Passage -
_ _ _ _
What is the climate emergency? 

The climate is the long-term pattern of day-to-day weather. Our food and water supplies depend on stable seasonal patterns of temperature, rain, and wind in the UK and elsewhere. In the last 100 years the earth’s average temperature has increased faster than previously seen – this is known as global warming or global heating. 

 

Evidence shows that human activity and our use of fuels like petrol, diesel, gas, and coal is highly likely to be the main cause of global warming. When these fuels are burned they release greenhouse gases which trap heat in the earth’s atmosphere, causing the air and seas to heat up which changes the climate. The greenhouse gases produced when we burn these fuels contain a lot of carbon and so the term ‘carbon emissions’ is often used. 

The problem is that current levels of greenhouse gases are higher than they have been over the last 800,000 years and they are rising rapidly.
_ _ _ _
Work to complete -
a) Copy the climate passage word for word, starting at "The climate is" and ending at "or global heating.".
b) Reproduce every line of the listing of living things verbatim, but omit the pictures.
The climate passage and the listing are unrelated.

Record set -
_ _ _ _
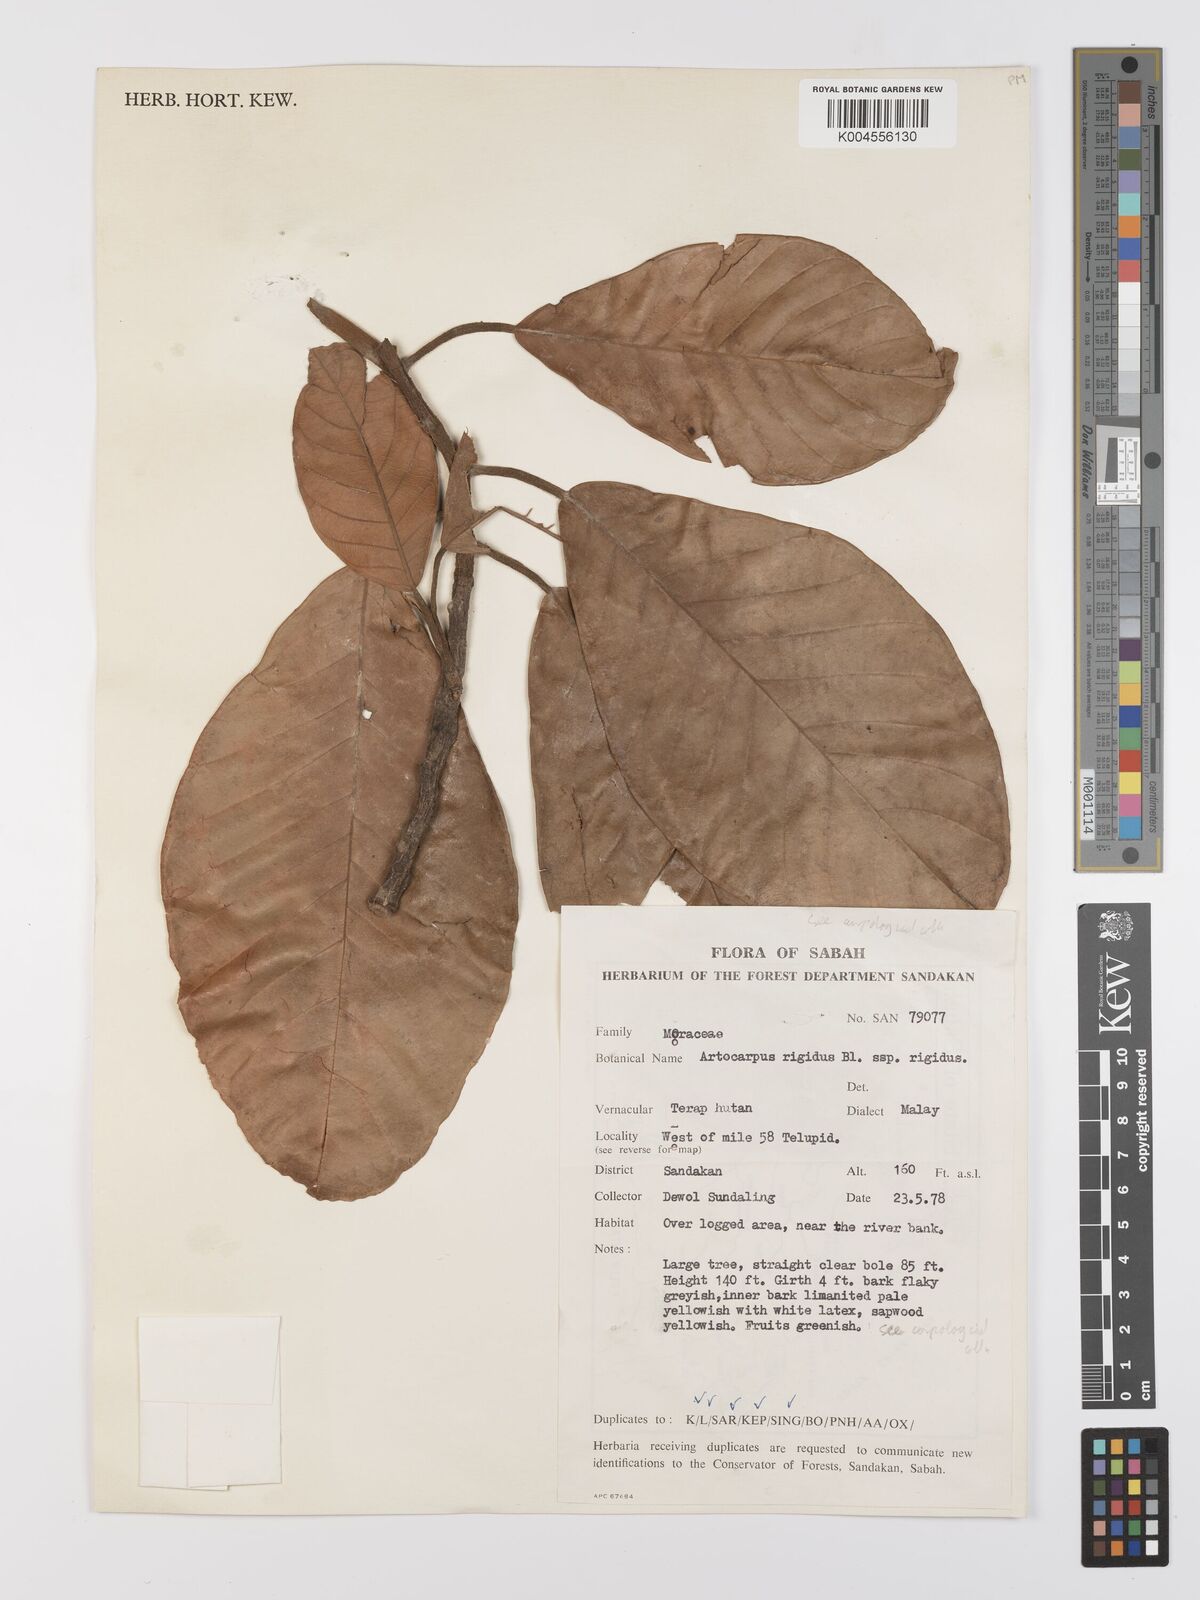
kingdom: Plantae
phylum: Tracheophyta
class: Magnoliopsida
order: Rosales
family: Moraceae
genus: Artocarpus
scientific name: Artocarpus
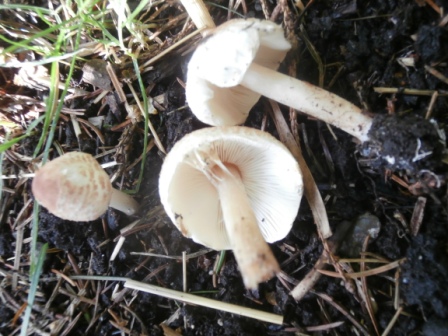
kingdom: Fungi
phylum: Basidiomycota
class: Agaricomycetes
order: Agaricales
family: Agaricaceae
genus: Lepiota
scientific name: Lepiota cristata
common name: stinkende parasolhat
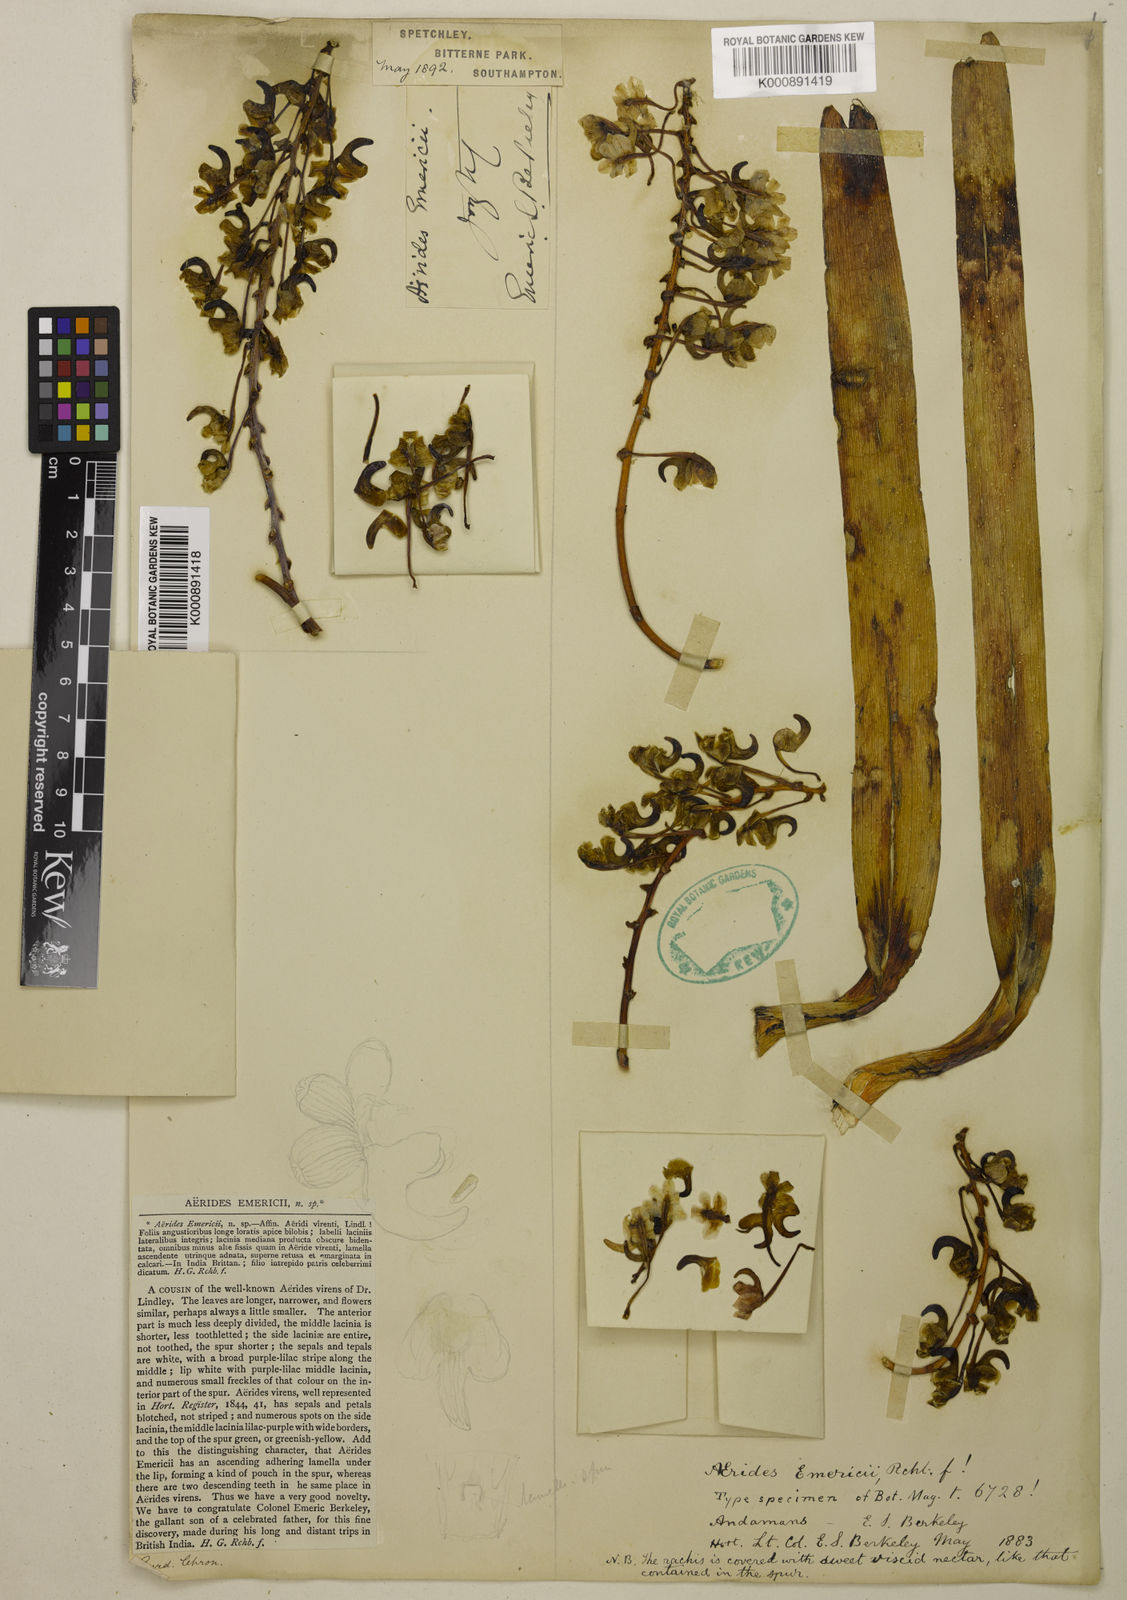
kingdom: Plantae
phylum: Tracheophyta
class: Liliopsida
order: Asparagales
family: Orchidaceae
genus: Aerides
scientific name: Aerides emericii
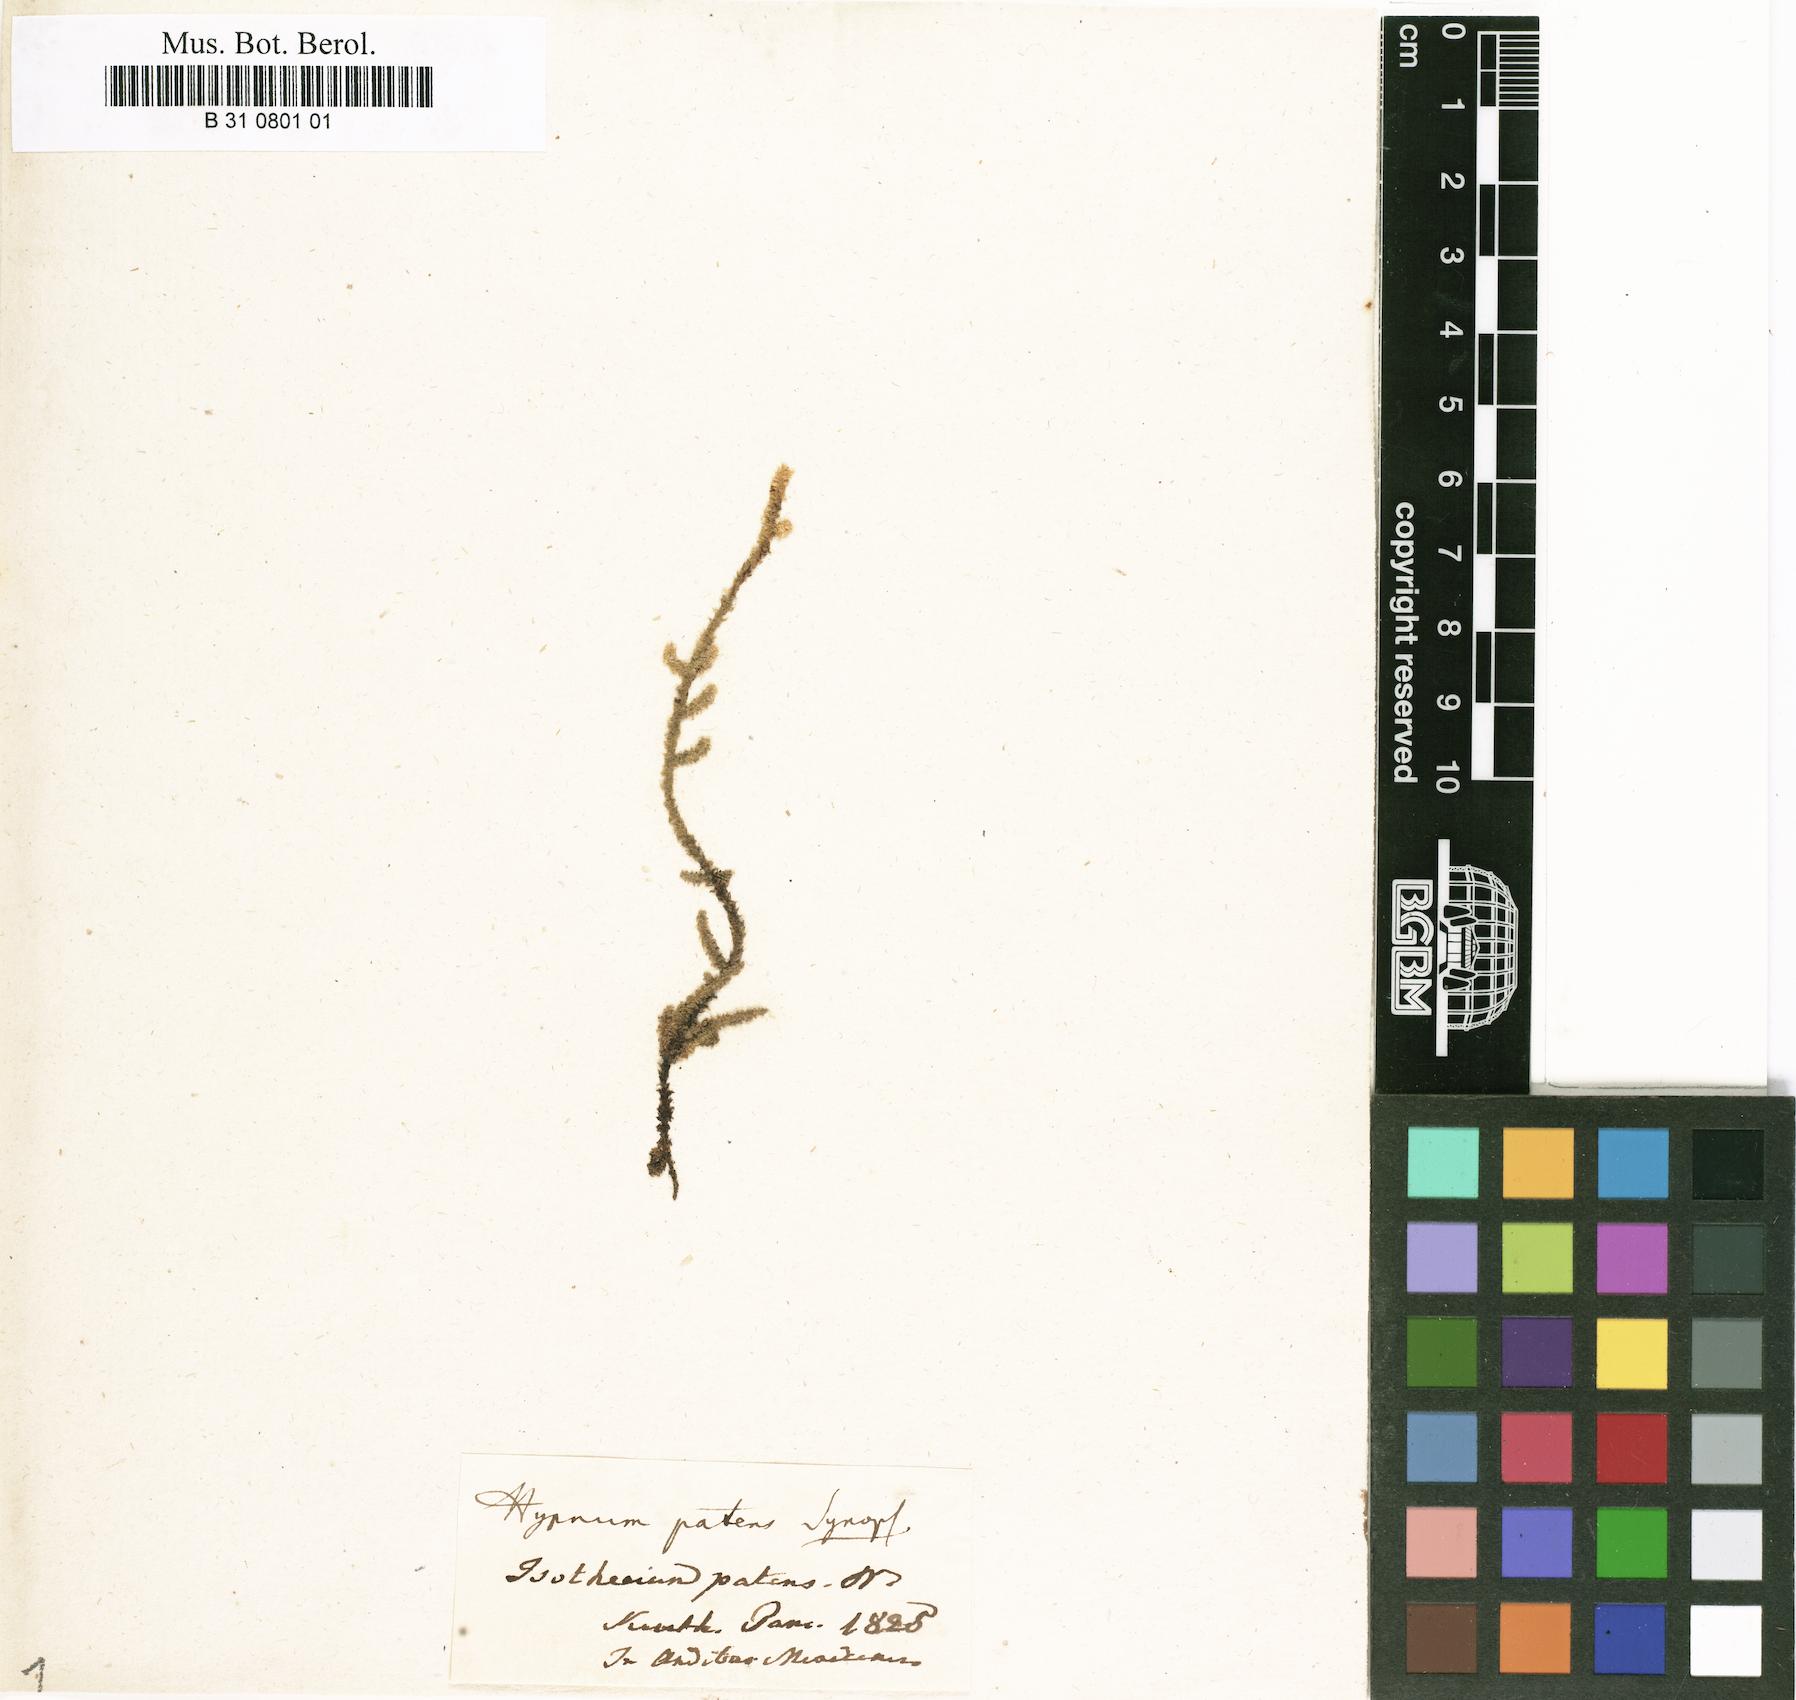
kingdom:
_ _ _ _
Full solutions -
a)
The climate is the long-term pattern of day-to-day weather. Our food and water supplies depend on stable seasonal patterns of temperature, rain, and wind in the UK and elsewhere. In the last 100 years the earth’s average temperature has increased faster than previously seen – this is known as global warming or global heating.

b)
kingdom: Plantae
phylum: Tracheophyta
class: Magnoliopsida
order: Rosales
family: Moraceae
genus: Artocarpus
scientific name: Artocarpus
kingdom: Fungi
phylum: Basidiomycota
class: Agaricomycetes
order: Agaricales
family: Agaricaceae
genus: Lepiota
scientific name: Lepiota cristata
common name: stinkende parasolhat
kingdom: Plantae
phylum: Tracheophyta
class: Liliopsida
order: Asparagales
family: Orchidaceae
genus: Aerides
scientific name: Aerides emericii
kingdom:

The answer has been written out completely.